RUNTIME Requests that are made from handlers of your extensions using the accessToken that is passed in the context

Using roles to model your access permissions is very fast as there are no database queries required. Whenever you can, you should use roles to model you permissions and keep the scope as limited as possible.

Operations

The operations argument takes a list of values as input for which the access should be granted.

The following operations are available:

Operation Description
CREATE The create mutation of the node that is generated by Slicknode
READ Read access to the node via any field of the graph
UPDATE The update mutation of the node that is generated by Slicknode
DELETE The delete mutation of the node that is generated by Slicknode
PUBLISH The publish mutation of the node that is generated by Slicknode (only Content nodes)
UNPUBLISH The unpublish mutation of the node that is generated by Slicknode (only Content nodes)

Node filters

For more advanced use cases, role based permissions might not be specific enough. A permission that depends on the data that it is being applied to can be defined in Slicknode by using node filters. A standard use case could be that an author of a blog article should be able to edit its own articles, but not the articles of others.

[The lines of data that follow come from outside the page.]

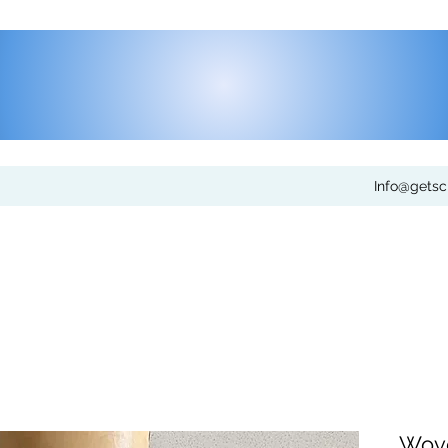
Info@gets
Wove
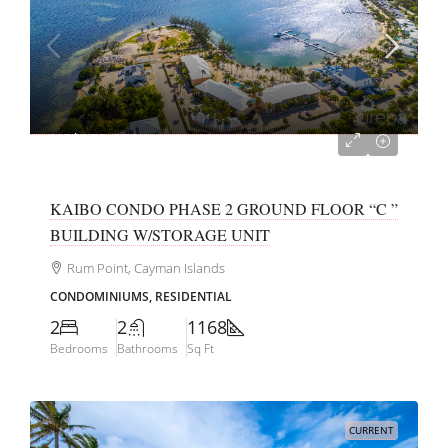
US$929,000
KAIBO CONDO PHASE 2 GROUND FLOOR “C ”
BUILDING W/STORAGE UNIT
Rum Point, Cayman Islands
CONDOMINIUMS, RESIDENTIAL
2
2
1168
Bedrooms
Bathrooms
Sq Ft
CURRENT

Node filters filter the nodes in the dataset for every operation based on the user that is accessing the API. In combination with roles, you can implement very complex permission scenarios with a simple GraphQL permission query. The filter is automatically applied to all nodes regardless of where in the graph the data is requested. This keeps the permission logic in a central location and adds additional security, as there is no need to keep track of all the edge cases in your application where a certain object might be exposed.

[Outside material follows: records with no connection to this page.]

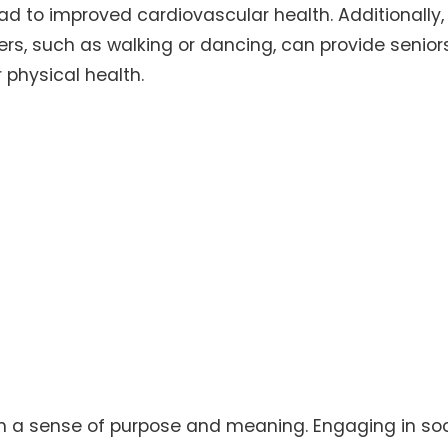
ad to improved cardiovascular health. Additionally,
hers, such as walking or dancing, can provide senior
 physical health.
ith a sense of purpose and meaning. Engaging in soc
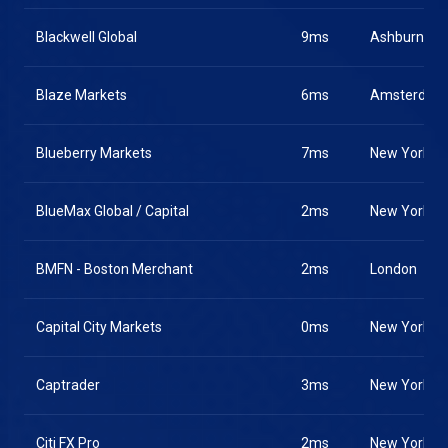
Blackwell Global
9ms
Ashburn
Blaze Markets
6ms
Amsterdam
Blueberry Markets
7ms
New York
BlueMax Global / Capital
2ms
New York
BMFN - Boston Merchant
2ms
London
Capital City Markets
0ms
New York
Captrader
3ms
New York
Citi FX Pro
2ms
New York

Let's take the example of a blog module where the author of a blog post needs to be able to update her own articles.

Schema (schema.graphql):

type Blog_Article implements Node {
  id: ID!
  text: String!
  author: User!
}

Permission Query (permissions/Blog_Article.graphql):

query Blog_ArticlePermission1($user_id: ID!) {
  scope(role: AUTHENTICATED, operations: [UPDATE])
  node(
    filter: {
      # Use any filter that is available in the GraphQL API
      author: { id: { eq: $user_id } }
    }
  )
}

The ID of the current user is passed as the query variable $user_id to the query. This $user_id can then be used anywhere in the query to create filters that define on which nodes the operation is allowed. The node field on the permission schema takes one argument filter which is the same filter that is used in connections of the node. You can add filters with multiple conditions or even create filters through relations that span multiple tables.

Under the hood

Slicknode performs the evaluation of the access permissions in the following order:

  1. All the permission queries that have a matching scope are collected. If there are no permission queries with a matching scope, the access is denied before any operation is executed.
  2. If there is at least one remaining permission query without a node filter, the operation is executed without any further node filtering.
  3. If there are node filters on the matching permission queries, the operation is executed on all the nodes on which any of the node filters matches.